[Saved data entries]
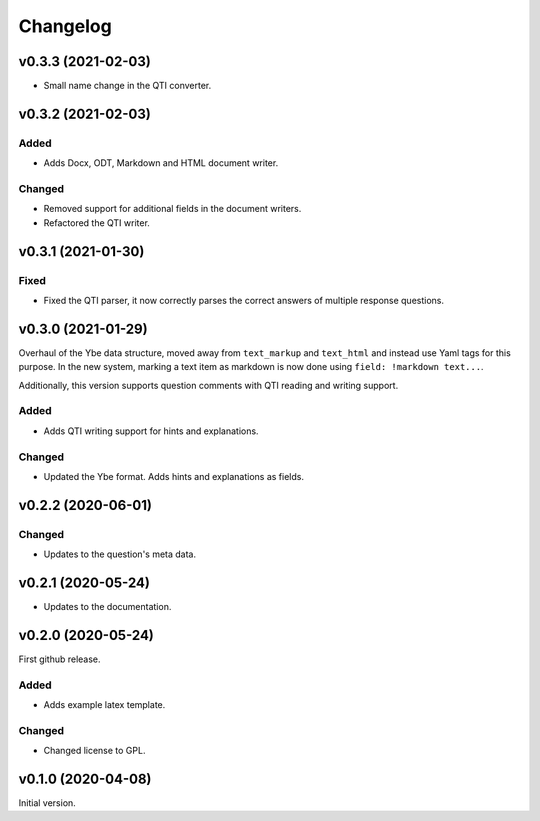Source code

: *********
Changelog
*********

v0.3.3 (2021-02-03)
===================
- Small name change in the QTI converter.

v0.3.2 (2021-02-03)
===================

Added
-----
- Adds Docx, ODT, Markdown and HTML document writer.

Changed
-------
- Removed support for additional fields in the document writers.
- Refactored the QTI writer.


v0.3.1 (2021-01-30)
===================

Fixed
-----
- Fixed the QTI parser, it now correctly parses the correct answers of multiple response questions.


v0.3.0 (2021-01-29)
===================
Overhaul of the Ybe data structure, moved away from ``text_markup`` and ``text_html`` and instead
use Yaml tags for this purpose. In the new system, marking a text item as markdown is now done using ``field: !markdown text...``.

Additionally, this version supports question comments with QTI reading and writing support.

Added
-----
- Adds QTI writing support for hints and explanations.

Changed
-------
- Updated the Ybe format. Adds hints and explanations as fields.


v0.2.2 (2020-06-01)
===================

Changed
-------
- Updates to the question's meta data.


v0.2.1 (2020-05-24)
===================
- Updates to the documentation.


v0.2.0 (2020-05-24)
===================
First github release.

Added
-----
- Adds example latex template.

Changed
-------
- Changed license to GPL.


v0.1.0 (2020-04-08)
===================
Initial version.
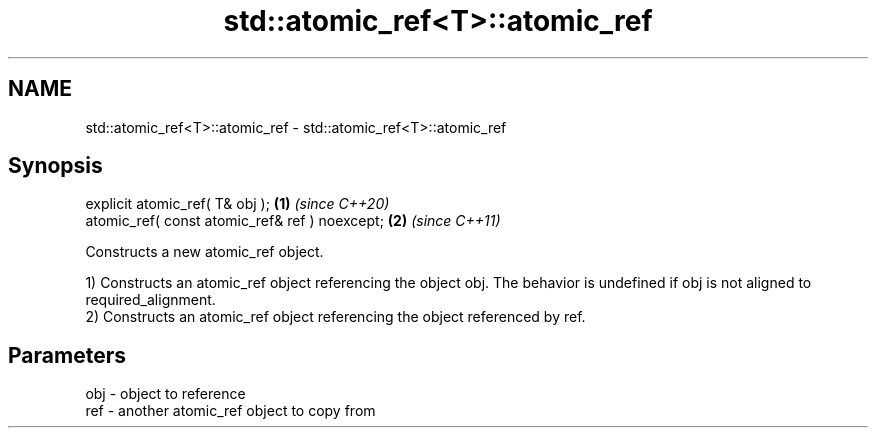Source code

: .TH std::atomic_ref<T>::atomic_ref 3 "2020.03.24" "http://cppreference.com" "C++ Standard Libary"
.SH NAME
std::atomic_ref<T>::atomic_ref \- std::atomic_ref<T>::atomic_ref

.SH Synopsis
   explicit atomic_ref( T& obj );                \fB(1)\fP \fI(since C++20)\fP
   atomic_ref( const atomic_ref& ref ) noexcept; \fB(2)\fP \fI(since C++11)\fP

   Constructs a new atomic_ref object.

   1) Constructs an atomic_ref object referencing the object obj. The behavior is undefined if obj is not aligned to required_alignment.
   2) Constructs an atomic_ref object referencing the object referenced by ref.

.SH Parameters

   obj - object to reference
   ref - another atomic_ref object to copy from
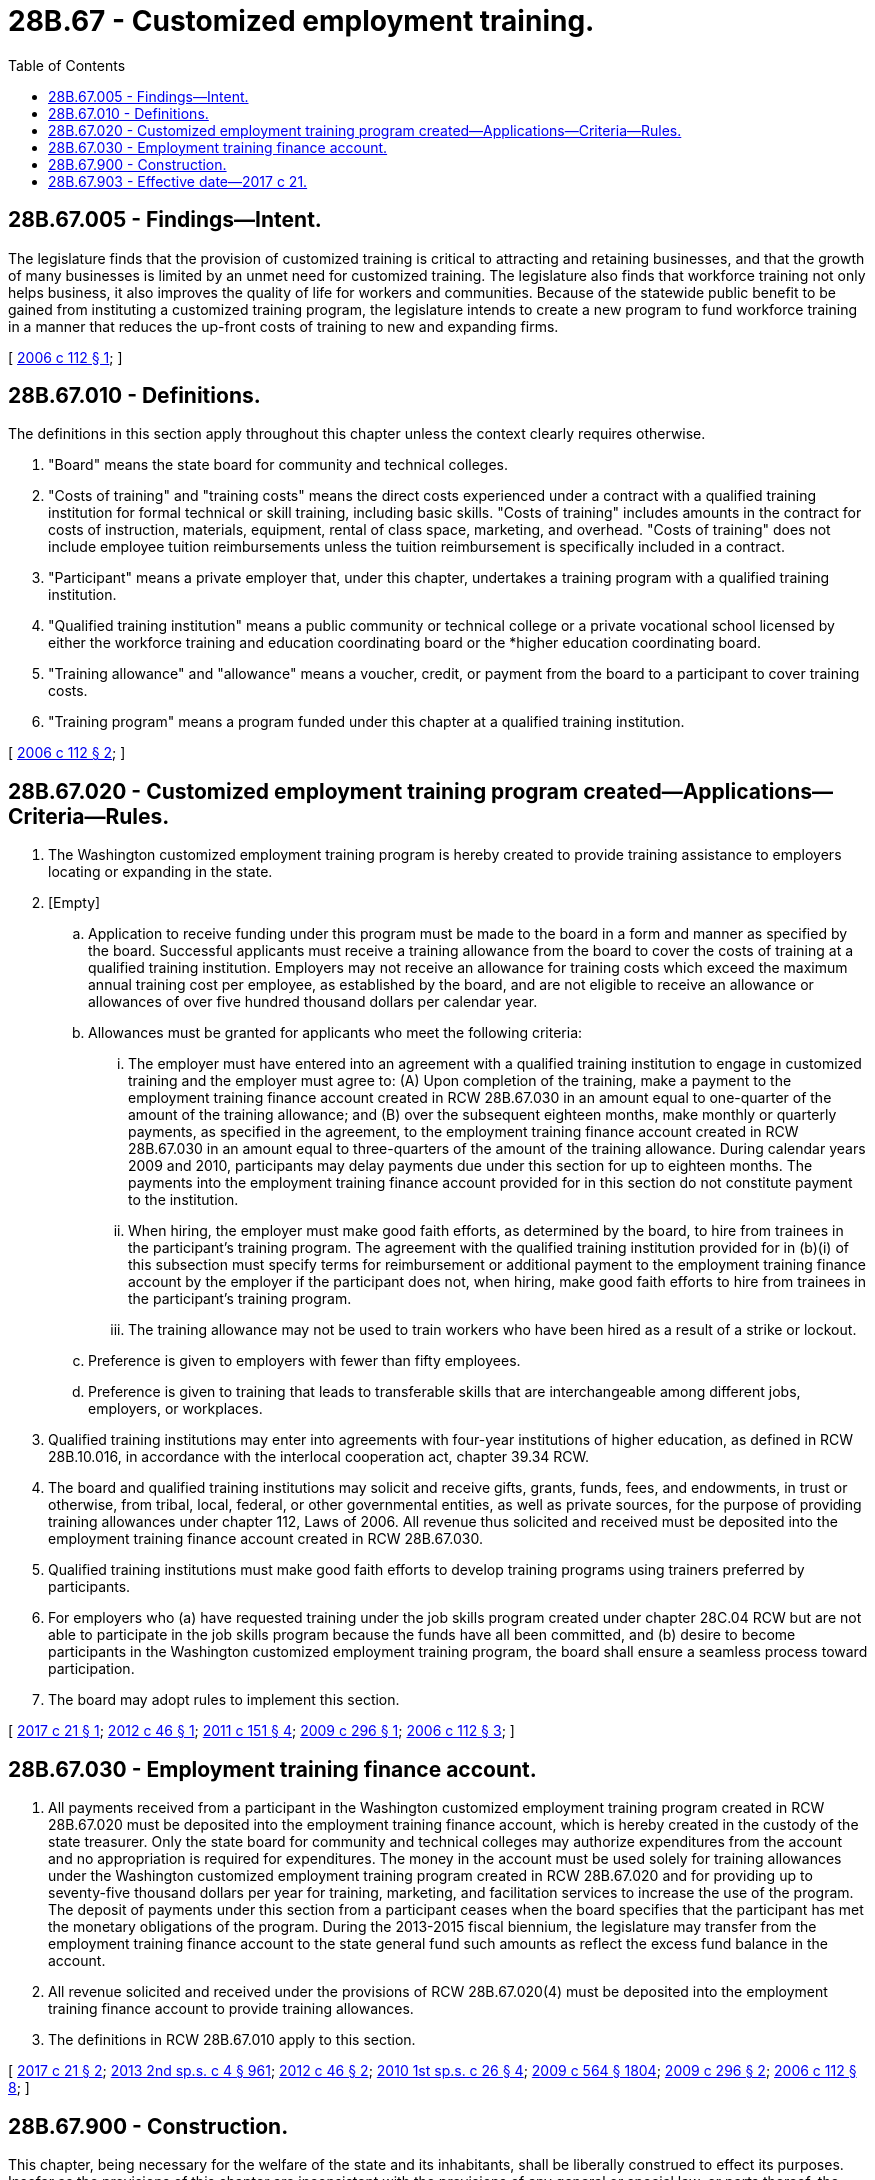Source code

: = 28B.67 - Customized employment training.
:toc:

== 28B.67.005 - Findings—Intent.
The legislature finds that the provision of customized training is critical to attracting and retaining businesses, and that the growth of many businesses is limited by an unmet need for customized training. The legislature also finds that workforce training not only helps business, it also improves the quality of life for workers and communities. Because of the statewide public benefit to be gained from instituting a customized training program, the legislature intends to create a new program to fund workforce training in a manner that reduces the up-front costs of training to new and expanding firms.

[ http://lawfilesext.leg.wa.gov/biennium/2005-06/Pdf/Bills/Session%20Laws/Senate/6326-S2.SL.pdf?cite=2006%20c%20112%20§%201[2006 c 112 § 1]; ]

== 28B.67.010 - Definitions.
The definitions in this section apply throughout this chapter unless the context clearly requires otherwise.

. "Board" means the state board for community and technical colleges.

. "Costs of training" and "training costs" means the direct costs experienced under a contract with a qualified training institution for formal technical or skill training, including basic skills. "Costs of training" includes amounts in the contract for costs of instruction, materials, equipment, rental of class space, marketing, and overhead. "Costs of training" does not include employee tuition reimbursements unless the tuition reimbursement is specifically included in a contract.

. "Participant" means a private employer that, under this chapter, undertakes a training program with a qualified training institution.

. "Qualified training institution" means a public community or technical college or a private vocational school licensed by either the workforce training and education coordinating board or the *higher education coordinating board.

. "Training allowance" and "allowance" means a voucher, credit, or payment from the board to a participant to cover training costs.

. "Training program" means a program funded under this chapter at a qualified training institution.

[ http://lawfilesext.leg.wa.gov/biennium/2005-06/Pdf/Bills/Session%20Laws/Senate/6326-S2.SL.pdf?cite=2006%20c%20112%20§%202[2006 c 112 § 2]; ]

== 28B.67.020 - Customized employment training program created—Applications—Criteria—Rules.
. The Washington customized employment training program is hereby created to provide training assistance to employers locating or expanding in the state.

. [Empty]
.. Application to receive funding under this program must be made to the board in a form and manner as specified by the board. Successful applicants must receive a training allowance from the board to cover the costs of training at a qualified training institution. Employers may not receive an allowance for training costs which exceed the maximum annual training cost per employee, as established by the board, and are not eligible to receive an allowance or allowances of over five hundred thousand dollars per calendar year.

.. Allowances must be granted for applicants who meet the following criteria:

... The employer must have entered into an agreement with a qualified training institution to engage in customized training and the employer must agree to: (A) Upon completion of the training, make a payment to the employment training finance account created in RCW 28B.67.030 in an amount equal to one-quarter of the amount of the training allowance; and (B) over the subsequent eighteen months, make monthly or quarterly payments, as specified in the agreement, to the employment training finance account created in RCW 28B.67.030 in an amount equal to three-quarters of the amount of the training allowance. During calendar years 2009 and 2010, participants may delay payments due under this section for up to eighteen months. The payments into the employment training finance account provided for in this section do not constitute payment to the institution.

... When hiring, the employer must make good faith efforts, as determined by the board, to hire from trainees in the participant's training program. The agreement with the qualified training institution provided for in (b)(i) of this subsection must specify terms for reimbursement or additional payment to the employment training finance account by the employer if the participant does not, when hiring, make good faith efforts to hire from trainees in the participant's training program.

... The training allowance may not be used to train workers who have been hired as a result of a strike or lockout.

.. Preference is given to employers with fewer than fifty employees.

.. Preference is given to training that leads to transferable skills that are interchangeable among different jobs, employers, or workplaces.

. Qualified training institutions may enter into agreements with four-year institutions of higher education, as defined in RCW 28B.10.016, in accordance with the interlocal cooperation act, chapter 39.34 RCW.

. The board and qualified training institutions may solicit and receive gifts, grants, funds, fees, and endowments, in trust or otherwise, from tribal, local, federal, or other governmental entities, as well as private sources, for the purpose of providing training allowances under chapter 112, Laws of 2006. All revenue thus solicited and received must be deposited into the employment training finance account created in RCW 28B.67.030.

. Qualified training institutions must make good faith efforts to develop training programs using trainers preferred by participants.

. For employers who (a) have requested training under the job skills program created under chapter 28C.04 RCW but are not able to participate in the job skills program because the funds have all been committed, and (b) desire to become participants in the Washington customized employment training program, the board shall ensure a seamless process toward participation.

. The board may adopt rules to implement this section.

[ http://lawfilesext.leg.wa.gov/biennium/2017-18/Pdf/Bills/Session%20Laws/House/1130-S.SL.pdf?cite=2017%20c%2021%20§%201[2017 c 21 § 1]; http://lawfilesext.leg.wa.gov/biennium/2011-12/Pdf/Bills/Session%20Laws/Senate/6371-S.SL.pdf?cite=2012%20c%2046%20§%201[2012 c 46 § 1]; http://lawfilesext.leg.wa.gov/biennium/2011-12/Pdf/Bills/Session%20Laws/House/1218-S.SL.pdf?cite=2011%20c%20151%20§%204[2011 c 151 § 4]; http://lawfilesext.leg.wa.gov/biennium/2009-10/Pdf/Bills/Session%20Laws/Senate/5616-S.SL.pdf?cite=2009%20c%20296%20§%201[2009 c 296 § 1]; http://lawfilesext.leg.wa.gov/biennium/2005-06/Pdf/Bills/Session%20Laws/Senate/6326-S2.SL.pdf?cite=2006%20c%20112%20§%203[2006 c 112 § 3]; ]

== 28B.67.030 - Employment training finance account.
. All payments received from a participant in the Washington customized employment training program created in RCW 28B.67.020 must be deposited into the employment training finance account, which is hereby created in the custody of the state treasurer. Only the state board for community and technical colleges may authorize expenditures from the account and no appropriation is required for expenditures. The money in the account must be used solely for training allowances under the Washington customized employment training program created in RCW 28B.67.020 and for providing up to seventy-five thousand dollars per year for training, marketing, and facilitation services to increase the use of the program. The deposit of payments under this section from a participant ceases when the board specifies that the participant has met the monetary obligations of the program. During the 2013-2015 fiscal biennium, the legislature may transfer from the employment training finance account to the state general fund such amounts as reflect the excess fund balance in the account.

. All revenue solicited and received under the provisions of RCW 28B.67.020(4) must be deposited into the employment training finance account to provide training allowances.

. The definitions in RCW 28B.67.010 apply to this section.

[ http://lawfilesext.leg.wa.gov/biennium/2017-18/Pdf/Bills/Session%20Laws/House/1130-S.SL.pdf?cite=2017%20c%2021%20§%202[2017 c 21 § 2]; http://lawfilesext.leg.wa.gov/biennium/2013-14/Pdf/Bills/Session%20Laws/Senate/5034-S.SL.pdf?cite=2013%202nd%20sp.s.%20c%204%20§%20961[2013 2nd sp.s. c 4 § 961]; http://lawfilesext.leg.wa.gov/biennium/2011-12/Pdf/Bills/Session%20Laws/Senate/6371-S.SL.pdf?cite=2012%20c%2046%20§%202[2012 c 46 § 2]; http://lawfilesext.leg.wa.gov/biennium/2009-10/Pdf/Bills/Session%20Laws/House/3219.SL.pdf?cite=2010%201st%20sp.s.%20c%2026%20§%204[2010 1st sp.s. c 26 § 4]; http://lawfilesext.leg.wa.gov/biennium/2009-10/Pdf/Bills/Session%20Laws/House/1244-S.SL.pdf?cite=2009%20c%20564%20§%201804[2009 c 564 § 1804]; http://lawfilesext.leg.wa.gov/biennium/2009-10/Pdf/Bills/Session%20Laws/Senate/5616-S.SL.pdf?cite=2009%20c%20296%20§%202[2009 c 296 § 2]; http://lawfilesext.leg.wa.gov/biennium/2005-06/Pdf/Bills/Session%20Laws/Senate/6326-S2.SL.pdf?cite=2006%20c%20112%20§%208[2006 c 112 § 8]; ]

== 28B.67.900 - Construction.
This chapter, being necessary for the welfare of the state and its inhabitants, shall be liberally construed to effect its purposes. Insofar as the provisions of this chapter are inconsistent with the provisions of any general or special law, or parts thereof, the provisions of this chapter shall be controlling.

[ http://lawfilesext.leg.wa.gov/biennium/2005-06/Pdf/Bills/Session%20Laws/Senate/6326-S2.SL.pdf?cite=2006%20c%20112%20§%204[2006 c 112 § 4]; ]

== 28B.67.903 - Effective date—2017 c 21.
This act is necessary for the immediate preservation of the public peace, health, or safety, or support of the state government and its existing public institutions, and takes effect June 30, 2017.

[ http://lawfilesext.leg.wa.gov/biennium/2017-18/Pdf/Bills/Session%20Laws/House/1130-S.SL.pdf?cite=2017%20c%2021%20§%204[2017 c 21 § 4]; ]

[Problem]:
Pictures are to be left out. Write out only the lines above starting at the one with "v0.3.2 (2021-02-03)" and ending at the one with "1) Constructs an", both lines included, exactly.

[Answer to the problem]:
v0.3.2 (2021-02-03)
===================

Added
-----
- Adds Docx, ODT, Markdown and HTML document writer.

Changed
-------
- Removed support for additional fields in the document writers.
- Refactored the QTI writer.


v0.3.1 (2021-01-30)
===================

Fixed
-----
- Fixed the QTI parser, it now correctly parses the correct answers of multiple response questions.


v0.3.0 (2021-01-29)
===================
Overhaul of the Ybe data structure, moved away from ``text_markup`` and ``text_html`` and instead
use Yaml tags for this purpose. In the new system, marking a text item as markdown is now done using ``field: !markdown text...``.

Additionally, this version supports question comments with QTI reading and writing support.

Added
-----
- Adds QTI writing support for hints and explanations.

Changed
-------
- Updated the Ybe format. Adds hints and explanations as fields.


v0.2.2 (2020-06-01)
===================

Changed
-------
- Updates to the question's meta data.


v0.2.1 (2020-05-24)
===================
- Updates to the documentation.


v0.2.0 (2020-05-24)
===================
First github release.

Added
-----
- Adds example latex template.

Changed
-------
- Changed license to GPL.


v0.1.0 (2020-04-08)
===================
Initial version.
Source code

: .TH std::atomic_ref<T>::atomic_ref 3 "2020.03.24" "http://cppreference.com" "C++ Standard Libary"
.SH NAME
std::atomic_ref<T>::atomic_ref \- std::atomic_ref<T>::atomic_ref

.SH Synopsis
   explicit atomic_ref( T& obj );                \fB(1)\fP \fI(since C++20)\fP
   atomic_ref( const atomic_ref& ref ) noexcept; \fB(2)\fP \fI(since C++11)\fP

   Constructs a new atomic_ref object.

   1) Constructs an atomic_ref object referencing the object obj. The behavior is undefined if obj is not aligned to required_alignment.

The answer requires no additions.